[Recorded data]
*** Block opens ***

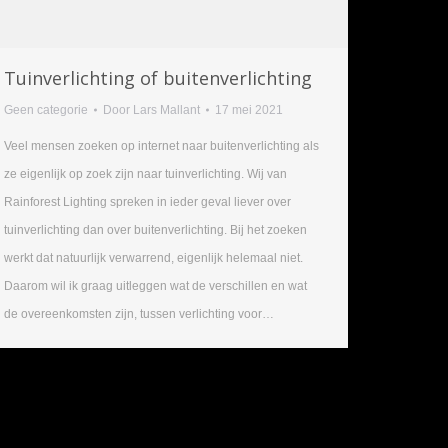
Tuinverlichting of buitenverlichting
Geen categorie
Door
Lars Mallant
17 mei 2021
Veel mensen zoeken op internet naar buitenverlichting als
ze eigenlijk op zoek zijn naar tuinverlichting. Wij van
Rainforest Lighting spreken in ieder geval liever over
tuinverlichting dan over buitenverlichting. Bij het zoeken
werkt dat natuurlijk verwarrend, eigenlijk helemaal niet.
Daarom wil ik graag uitleggen wat de verschillen en wat
de overeenkomsten zijn, tussen verlichting voor…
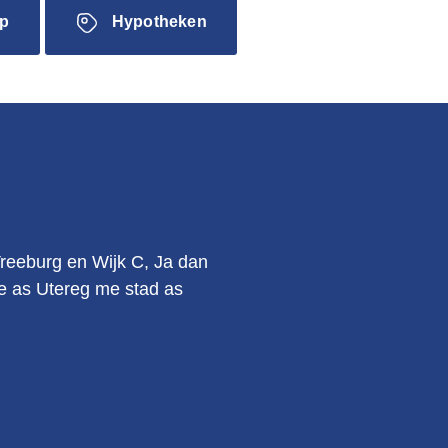
p
Hypotheken
.
Vreeburg en Wijk C, Ja dan
kie as Utereg me stad as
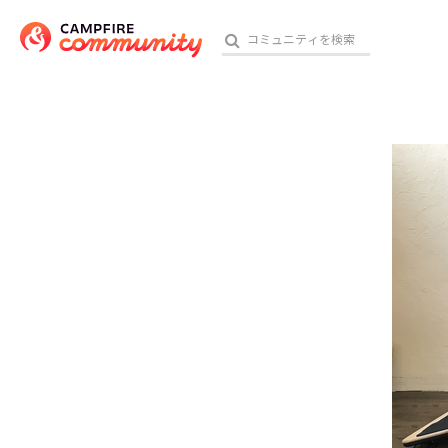
参加特典
おす
アート・写真
テクノロジー・ガジェット
映像・映画
ビジネス・起業
チャレンジ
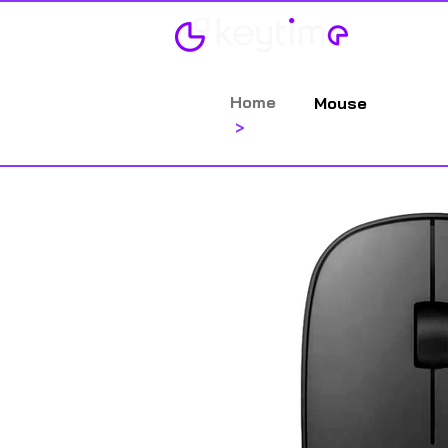
Categorias
Home
Mouse
>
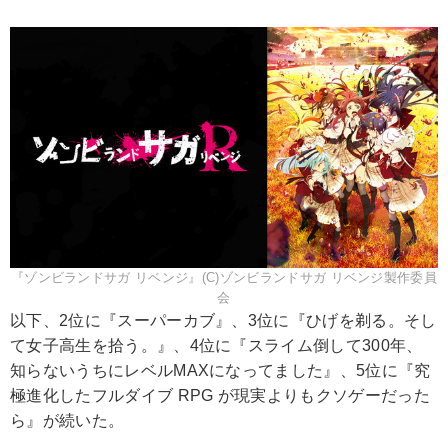
『ゾンビランドサガ リベンジ』(C)ゾンビランドサガ リベンジ製作委員
会
以下、2位に『スーパーカブ』、3位に『ひげを剃る。そし
て女子高生を拾う。』、4位に『スライム倒して300年、
知らないうちにレベルMAXになってました』、5位に『究
極進化したフルダイブ RPG が現実よりもクソゲーだった
ら』が続いた。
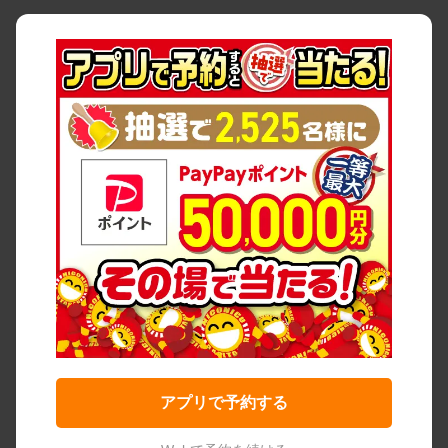
アプリで予約する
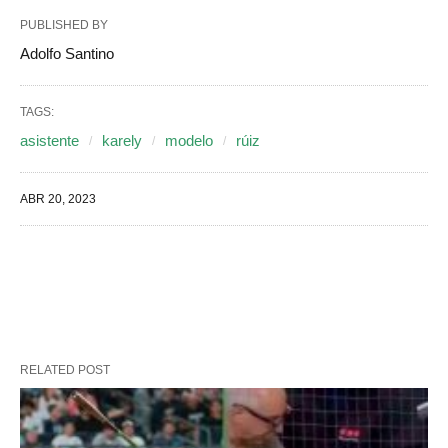
PUBLISHED BY
Adolfo Santino
TAGS:
asistente
karely
modelo
rúiz
ABR 20, 2023
RELATED POST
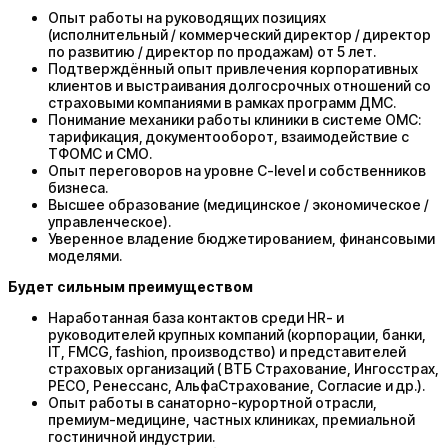
Опыт работы на руководящих позициях
(исполнительный / коммерческий директор / директор
по развитию / директор по продажам) от 5 лет.
Подтверждённый опыт привлечения корпоративных
клиентов и выстраивания долгосрочных отношений со
страховыми компаниями в рамках программ ДМС.
Понимание механики работы клиники в системе ОМС:
тарификация, документооборот, взаимодействие с
ТФОМС и СМО.
Опыт переговоров на уровне C-level и собственников
бизнеса.
Высшее образование (медицинское / экономическое /
управленческое).
Уверенное владение бюджетированием, финансовыми
моделями.
Будет сильным преимуществом
Наработанная база контактов среди HR- и
руководителей крупных компаний (корпорации, банки,
IT, FMCG, fashion, производство) и представителей
страховых организаций ( ВТБ Страхование, Ингосстрах,
РЕСО, Ренессанс, АльфаСтрахование, Согласие и др.).
Опыт работы в санаторно-курортной отрасли,
премиум-медицине, частных клиниках, премиальной
гостиничной индустрии.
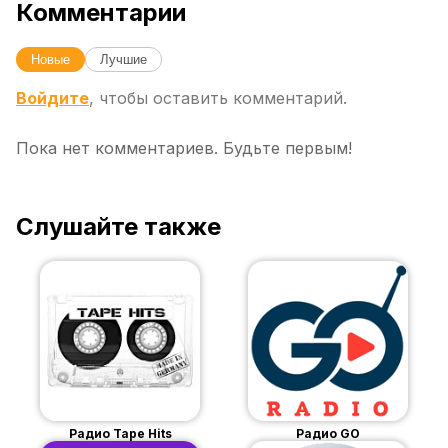
Комментарии
Новые
Лучшие
Войдите
, чтобы оставить комментарий.
Пока нет комментариев. Будьте первым!
Слушайте также
Радио Tape Hits
Радио GO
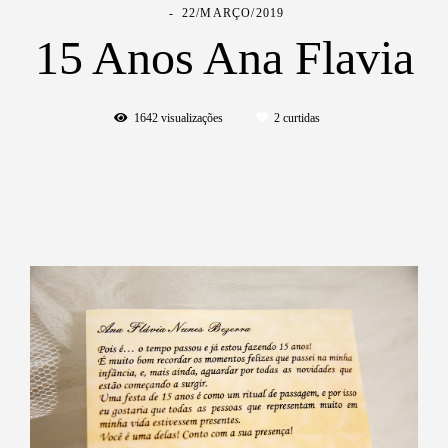
22/MARÇO/2019
15 Anos Ana Flavia
1642
visualizações
2
curtidas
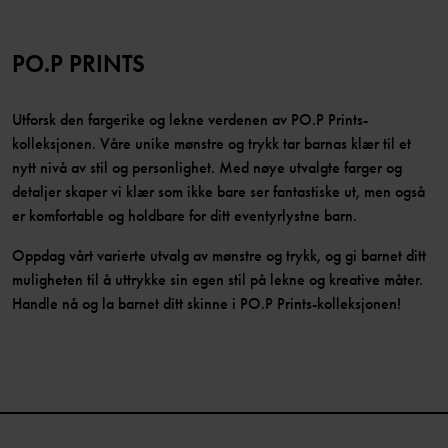
PO.P PRINTS
Utforsk den fargerike og lekne verdenen av PO.P Prints-
kolleksjonen. Våre unike mønstre og trykk tar barnas klær til et
nytt nivå av stil og personlighet. Med nøye utvalgte farger og
detaljer skaper vi klær som ikke bare ser fantastiske ut, men også
er komfortable og holdbare for ditt eventyrlystne barn.
Oppdag vårt varierte utvalg av mønstre og trykk, og gi barnet ditt
muligheten til å uttrykke sin egen stil på lekne og kreative måter.
Handle nå og la barnet ditt skinne i PO.P Prints-kolleksjonen!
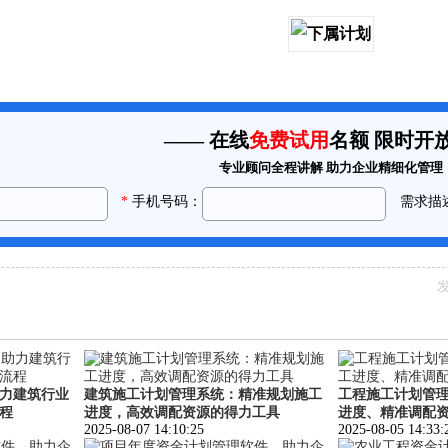
发
力建筑行业
建筑施工计划管理系统：精准规划施工
工程施工计划管
程
进度，高效调配资源的得力工具
进度、精准调配
2025-08-07 14:10:25
2025-08-05 14:33:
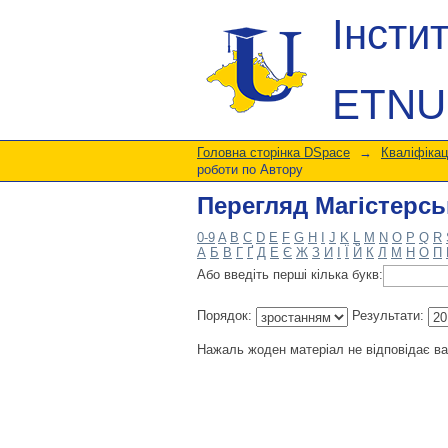
Перегляд Магістерсь
Інсти
ETNU
Головна сторінка DSpace
→
Кваліфікац
роботи по Автору
Перегляд Магістерсь
0-9
A
B
C
D
E
F
G
H
I
J
K
L
M
N
O
P
Q
R
А
Б
В
Г
Ґ
Д
Е
Є
Ж
З
И
І
Ї
Й
К
Л
М
Н
О
П
Або введіть перші кілька букв:
Порядок:
Результати:
Нажаль жоден матеріал не відповідає в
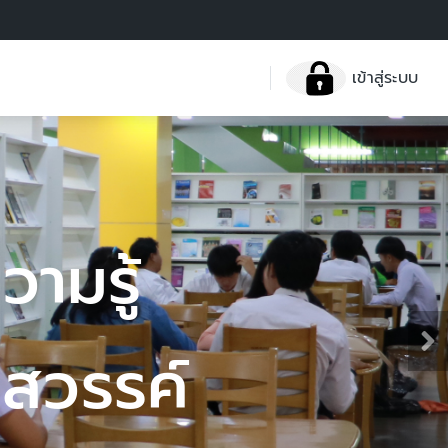
เข้าสู่ระบบ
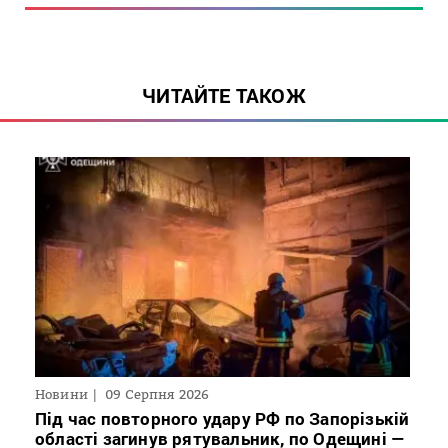
ЧИТАЙТЕ ТАКОЖ
Новини
09 Серпня 2026
Під час повторного удару РФ по Запорізькій
області загинув рятувальник, по Одещині —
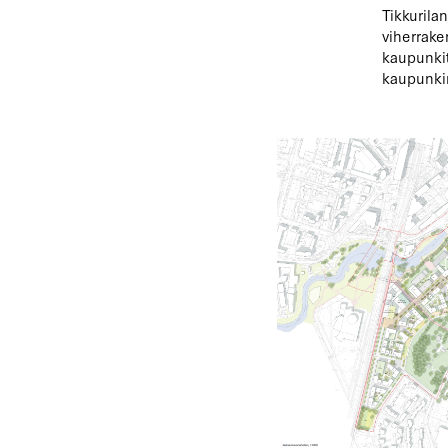
Tikkurila
viherrake
kaupunkit
kaupunkim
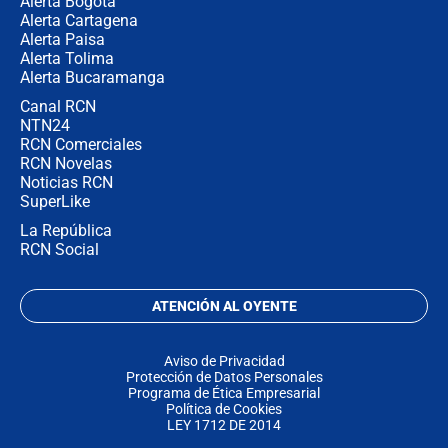
Alerta Bogotá
Alerta Cartagena
Alerta Paisa
Alerta Tolima
Alerta Bucaramanga
Canal RCN
NTN24
RCN Comerciales
RCN Novelas
Noticias RCN
SuperLike
La República
RCN Social
ATENCIÓN AL OYENTE
Aviso de Privacidad
Protección de Datos Personales
Programa de Ética Empresarial
Política de Cookies
LEY 1712 DE 2014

*** Block closes ***

What is required:
Transcribe the text of every item above word for word, leaving the pictures out of your answer.

Solution for this task:
Tuinverlichting of buitenverlichting
Geen categorie
Door
Lars Mallant
17 mei 2021
Veel mensen zoeken op internet naar buitenverlichting als
ze eigenlijk op zoek zijn naar tuinverlichting. Wij van
Rainforest Lighting spreken in ieder geval liever over
tuinverlichting dan over buitenverlichting. Bij het zoeken
werkt dat natuurlijk verwarrend, eigenlijk helemaal niet.
Daarom wil ik graag uitleggen wat de verschillen en wat
de overeenkomsten zijn, tussen verlichting voor…
p
Hypotheken
.
Vreeburg en Wijk C, Ja dan
kie as Utereg me stad as
参加特典
おす
アート・写真
テクノロジー・ガジェット
映像・映画
ビジネス・起業
チャレンジ
Categorias
Home
Mouse
>
『ゾンビランドサガ リベンジ』(C)ゾンビランドサガ リベンジ製作委員
会
以下、2位に『スーパーカブ』、3位に『ひげを剃る。そし
て女子高生を拾う。』、4位に『スライム倒して300年、
知らないうちにレベルMAXになってました』、5位に『究
極進化したフルダイブ RPG が現実よりもクソゲーだった
ら』が続いた。
アプリで予約する
PUBLISHED BY
Adolfo Santino
TAGS:
asistente
karely
modelo
rúiz
ABR 20, 2023
RELATED POST
Опыт работы на руководящих позициях
(исполнительный / коммерческий директор / директор
по развитию / директор по продажам) от 5 лет.
Подтверждённый опыт привлечения корпоративных
клиентов и выстраивания долгосрочных отношений со
страховыми компаниями в рамках программ ДМС.
Понимание механики работы клиники в системе ОМС:
тарификация, документооборот, взаимодействие с
ТФОМС и СМО.
Опыт переговоров на уровне C-level и собственников
бизнеса.
Высшее образование (медицинское / экономическое /
управленческое).
Уверенное владение бюджетированием, финансовыми
моделями.
Будет сильным преимуществом
Наработанная база контактов среди HR- и
руководителей крупных компаний (корпорации, банки,
IT, FMCG, fashion, производство) и представителей
страховых организаций ( ВТБ Страхование, Ингосстрах,
РЕСО, Ренессанс, АльфаСтрахование, Согласие и др.).
Опыт работы в санаторно-курортной отрасли,
премиум-медицине, частных клиниках, премиальной
гостиничной индустрии.
Комментарии
Новые
Лучшие
Войдите
, чтобы оставить комментарий.
Пока нет комментариев. Будьте первым!
Слушайте также
Радио Tape Hits
Радио GO
22/MARÇO/2019
15 Anos Ana Flavia
1642
visualizações
2
curtidas
PO.P PRINTS
Utforsk den fargerike og lekne verdenen av PO.P Prints-
kolleksjonen. Våre unike mønstre og trykk tar barnas klær til et
nytt nivå av stil og personlighet. Med nøye utvalgte farger og
detaljer skaper vi klær som ikke bare ser fantastiske ut, men også
er komfortable og holdbare for ditt eventyrlystne barn.
Oppdag vårt varierte utvalg av mønstre og trykk, og gi barnet ditt
muligheten til å uttrykke sin egen stil på lekne og kreative måter.
Handle nå og la barnet ditt skinne i PO.P Prints-kolleksjonen!
发
力建筑行业
建筑施工计划管理系统：精准规划施工
工程施工计划管
程
进度，高效调配资源的得力工具
进度、精准调配
2025-08-07 14:10:25
2025-08-05 14:33:
Перегляд Магістерсь
Інсти
ETNU
Головна сторінка DSpace
→
Кваліфікац
роботи по Автору
Перегляд Магістерсь
0-9
A
B
C
D
E
F
G
H
I
J
K
L
M
N
O
P
Q
R
А
Б
В
Г
Ґ
Д
Е
Є
Ж
З
И
І
Ї
Й
К
Л
М
Н
О
П
Або введіть перші кілька букв:
Порядок:
Результати:
Нажаль жоден матеріал не відповідає в
เข้าสู่ระบบ
ЧИТАЙТЕ ТАКОЖ
Новини
09 Серпня 2026
Під час повторного удару РФ по Запорізькій
області загинув рятувальник, по Одещині —
Tikkurila
viherrake
kaupunkit
kaupunkim
Alerta Bogotá
Alerta Cartagena
Alerta Paisa
Alerta Tolima
Alerta Bucaramanga
Canal RCN
NTN24
RCN Comerciales
RCN Novelas
Noticias RCN
SuperLike
La República
RCN Social
ATENCIÓN AL OYENTE
Aviso de Privacidad
Protección de Datos Personales
Programa de Ética Empresarial
Política de Cookies
LEY 1712 DE 2014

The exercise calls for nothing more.